*EXERCISE*: Reproduce every classification line in the material below, kingdom through common name, word for word.

*DATA LISTING*:
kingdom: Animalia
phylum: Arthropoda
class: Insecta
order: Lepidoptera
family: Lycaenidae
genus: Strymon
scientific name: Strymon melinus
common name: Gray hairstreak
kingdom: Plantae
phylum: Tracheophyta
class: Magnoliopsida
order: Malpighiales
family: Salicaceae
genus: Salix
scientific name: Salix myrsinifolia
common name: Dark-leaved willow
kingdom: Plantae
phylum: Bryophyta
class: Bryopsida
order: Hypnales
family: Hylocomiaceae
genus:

*OUTPUT OF THE TASK*:
kingdom: Animalia
phylum: Arthropoda
class: Insecta
order: Lepidoptera
family: Lycaenidae
genus: Strymon
scientific name: Strymon melinus
common name: Gray hairstreak
kingdom: Plantae
phylum: Tracheophyta
class: Magnoliopsida
order: Malpighiales
family: Salicaceae
genus: Salix
scientific name: Salix myrsinifolia
common name: Dark-leaved willow
kingdom: Plantae
phylum: Bryophyta
class: Bryopsida
order: Hypnales
family: Hylocomiaceae
genus:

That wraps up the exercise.